Now, let’s present a more complicated scenario of the equity section: the type of equity publicly traded companies present on their balance sheet. Most accounting textbooks teach these accounts in the equity section as well.

  • Retained earnings $2,000 – Same as above. This is the net income from the previous period (Ex: last year), which is the earned capital.
  • Common Stock $500 – Assume the PML noodle shop has filed for IPO (or going public), and they issued 500 shares to the market at $1 per share. Note that $1 is the issuance price (or par value), not the market price, which is discussed below.
  • Additional Paid in Capital (APIC) $2,000 – The PML noodle shop initially thought they would only price their share at 1$ and issue 500 shares. But the market likes PML. Therefore, when their stocks start trading, their share price has risen to $5 per share.
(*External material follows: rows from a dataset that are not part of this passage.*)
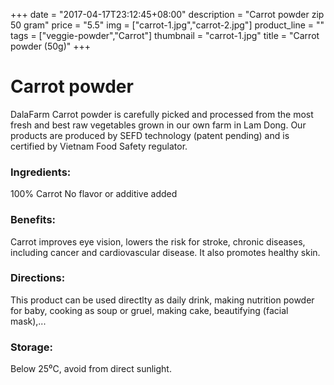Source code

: +++
date = "2017-04-17T23:12:45+08:00"
description = "Carrot powder zip 50 gram"
price = "5.5"
img = ["carrot-1.jpg","carrot-2.jpg"]
product_line = ""
tags = ["veggie-powder","Carrot"]
thumbnail = "carrot-1.jpg"
title = "Carrot powder (50g)"
+++

# Carrot powder

DalaFarm Carrot powder is carefully picked and processed from the most fresh and best raw vegetables 
grown in our own farm in Lam Dong. Our products are produced by SEFD technology (patent pending) and 
is certified by Vietnam Food Safety regulator.


### Ingredients: 
100% Carrot
No flavor or additive added

### Benefits: 
Carrot improves eye vision, lowers 
the risk for stroke, chronic diseases, 
including cancer and cardiovascular 
disease. It also promotes healthy skin. 

### Directions:  
This product can be used directlty as 
daily drink, making nutrition powder 
for baby, cooking as soup or gruel, 
making cake, beautifying (facial mask),...

### Storage: 
Below 25⁰C, avoid from direct sunlight.

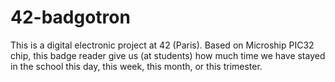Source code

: # 42-badgotron

This is a digital electronic project at 42 (Paris).
Based on Microship PIC32 chip, this badge reader give us (at students) how much time we have stayed in the school this day, this week, this month, or this trimester.
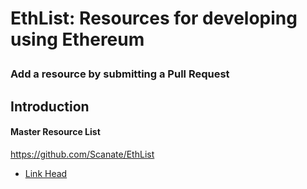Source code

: # EthList: Resources for developing using Ethereum</p>
### Add a resource by submitting a Pull Request



## Introduction

#### Master Resource List
https://github.com/Scanate/EthList




- [Link Head
](url
)
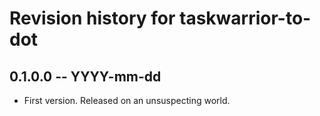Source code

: # Revision history for taskwarrior-to-dot

## 0.1.0.0 -- YYYY-mm-dd

* First version. Released on an unsuspecting world.
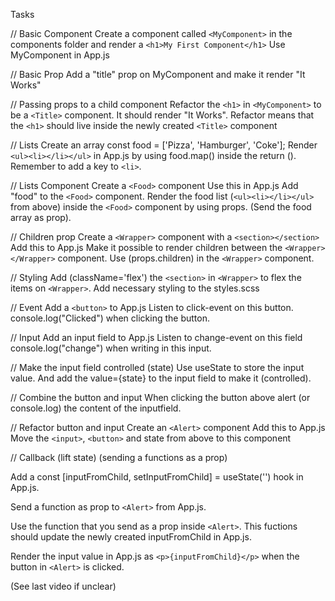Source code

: Tasks

// Basic Component
Create a component called `<MyComponent>` in the components folder and render a `<h1>My First Component</h1>`
Use MyComponent in App.js

// Basic Prop
Add a "title" prop on MyComponent and make it render "It Works"

// Passing props to a child component
Refactor the `<h1>` in `<MyComponent>` to be a `<Title>` component. It should render "It Works". Refactor means that the `<h1>` should live inside the newly created `<Title>` component

// Lists
Create an array const food = ['Pizza', 'Hamburger', 'Coke'];
Render `<ul><li></li></ul>` in App.js by using food.map() inside the return (). Remember to add a key to `<li>`.

// Lists Component
Create a `<Food>` component
Use this in App.js
Add "food" to the `<Food>` component.
Render the food list (`<ul><li></li></ul>` from above) inside the `<Food>` component by using props. (Send the food array as prop).

// Children prop
Create a `<Wrapper>` component with a `<section></section>`
Add this to App.js
Make it possible to render children between the `<Wrapper></Wrapper>` component. Use (props.children) in the `<Wrapper>` component.

// Styling
Add (className='flex') the `<section>` in `<Wrapper>` to flex the items on `<Wrapper>`. Add necessary styling to the styles.scss

// Event
Add a `<button>` to App.js
Listen to click-event on this button.
console.log("Clicked") when clicking the button.

// Input
Add an input field to App.js
Listen to change-event on this field
console.log("change") when writing in this input.

// Make the input field controlled (state)
Use useState to store the input value. And add the value={state} to the input field to make it (controlled).

// Combine the button and input
When clicking the button above alert (or console.log) the content of the inputfield.

// Refactor button and input
Create an `<Alert>` component
Add this to App.js
Move the `<input>`, `<button>` and state from above to this component

// Callback (lift state) (sending a functions as a prop)

Add a const [inputFromChild, setInputFromChild] = useState('') hook in App.js.

Send a function as prop to `<Alert>` from App.js.

Use the function that you send as a prop inside `<Alert>`. This fuctions should update the newly created inputFromChild in App.js.

Render the input value in App.js as `<p>{inputFromChild}</p>` when the button in `<Alert>` is clicked.

(See last video if unclear)
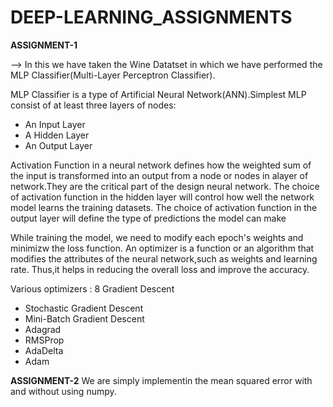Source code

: # DEEP-LEARNING_ASSIGNMENTS
**ASSIGNMENT-1**

--> In this we have taken the Wine Datatset in which we have performed the MLP Classifier(Multi-Layer Perceptron Classifier).

MLP Classifier is a type of Artificial Neural Network(ANN).Simplest MLP consist of at least three layers of nodes:
* An Input Layer
* A Hidden Layer
* An Output Layer

Activation Function in a neural network defines how the weighted sum of the input is transformed into an output from a node or nodes in alayer of network.They are the critical part of the design neural network.
The choice of activation function in the hidden layer will control how well the network model learns the training datasets.
The choice of activation function in the output layer will define the type of predictions the model can make

While training the model, we need to modify each epoch's weights and minimizw the loss function. An optimizer is a function or an algorithm that modifies the attributes of the neural network,such as weights and learning rate.
Thus,it helps in reducing the overall loss and improve the accuracy.

Various optimizers :
8 Gradient Descent
* Stochastic Gradient Descent
* Mini-Batch Gradient Descent
* Adagrad
* RMSProp
* AdaDelta
* Adam


**ASSIGNMENT-2**
We are simply implementin the mean squared error with and without using numpy.
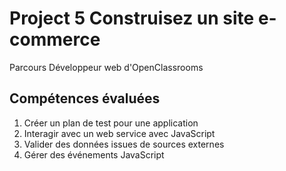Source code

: # Project 5 Construisez un site e-commerce
Parcours Développeur web d'OpenClassrooms

## Compétences évaluées
1. Créer un plan de test pour une application
1. Interagir avec un web service avec JavaScript
1. Valider des données issues de sources externes
1. Gérer des événements JavaScript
The difference between the issuance price ($1) and market price ($5), which is $4, becomes their “APIC.” Since PML traded 500 shares, the APIC balance is $4*500 = $2,000. 

Common Types of Equity

Here is a list of common types of liabilities – all explained in simple words.

  • Retained Earnings: This is the “net income”, or “profit” from a previous period (Ex: Last year). This is the earnings that the owner retained/earned after paying all the expenses. If the company is publicly traded and distributes dividends, then retained earnings are the “net income” minus the “dividend distributed.” Because what’s distributed is no longer retained by the owners.
  • Common Stock/Preferred Stock: This is the original value of stocks issued by the company (par value). The difference between common stock and preferred stock is the privilege. Preferred stockholders get paid their dividends before common stockholders. However, there isn’t a big difference in accounting except that they are shown separately on the balance sheet.
  • Additional Paid in Capital (APIC) This represents the difference between the par value (common stock/preferred) and the actual value those stocks were sold at. In other words, It is the money received for stock issuance more than the par value.
  • Accumulated other comprehensive income (AOCI): Similarly to “Retained earnings,” GAAP requires a company to disclose several types of earnings or losses separately. That includes foreign transaction adjustment, unrealized gains/losses on AFS securities, etc. These items are more common among big-sized public companies.

Quick Q&A

Q: What is the difference between shareholder’s equity and retained earnings?

A: Retained earnings are part of the shareholder’s equity. The other part of shareholder’s equity is the contributed capital (investment, common stock, APIC, etc.) 


Q: What is the difference between net income and retained earnings?

A: They are the same except when a company issues dividends, then retained earnings are net income minus dividends distributed. Because what’s distributed is no longer “retained” by the owners.


 

Q: How to increase shareholder equity?

A: A business owner can either 1) increase the net income of the company, which will increase the retained earnings account, or 2) invest more money in the business, attract investment from other parties, or file for an IPO.